Monthly Archives: January 2009

Algebra and the definition of continuity

I spent most of yesterday working on the algebra homework that was due today and once again I have to say the assignment was really well put together. The problems were mostly about showing something is a group or a subgroup, but the concept of isomorphism came up a couple of times as well. All and all I think I learned quite a bit from doing this assignment.
One of the problems required that you show that certain functions were continuous. Personally I thought this was one of the easier problems that was assigned, but near the end of the homework session yesterday I was helping a couple people with it and I told them that the proof was almost a trivial application of the definition of continuous. They both looked at me like I had two heads. Now neither of them has studied much analysis beyond the required calculus sequence and now that I think about it I can’t really remember how continuous was defined in my first calculus class.
I know we discussed continuity since I remember learning the intermediate value theorem and obviously there needs to be some understanding of continuity to discuss derivatives, but even though it has been awhile I don’t think the delta-epsilon definition of continuity was ever mentioned. So how was continuity defined?

§ **Your objective**: Reproduce word for word the part of the blog post on algebra and continuity from "Algebra and the" to "doing this assignment.". None of the entries play any role here.

§ **Records provided**:
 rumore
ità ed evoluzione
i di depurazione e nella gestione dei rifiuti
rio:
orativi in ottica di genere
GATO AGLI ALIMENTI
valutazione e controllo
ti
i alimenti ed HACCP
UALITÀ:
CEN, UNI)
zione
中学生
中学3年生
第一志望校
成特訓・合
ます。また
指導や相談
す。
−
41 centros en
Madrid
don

...

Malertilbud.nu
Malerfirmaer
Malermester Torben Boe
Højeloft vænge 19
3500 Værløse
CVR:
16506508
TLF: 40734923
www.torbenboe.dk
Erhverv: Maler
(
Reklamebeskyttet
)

§ **Your response**:
Algebra and the definition of continuity

I spent most of yesterday working on the algebra homework that was due today and once again I have to say the assignment was really well put together. The problems were mostly about showing something is a group or a subgroup, but the concept of isomorphism came up a couple of times as well. All and all I think I learned quite a bit from doing this assignment.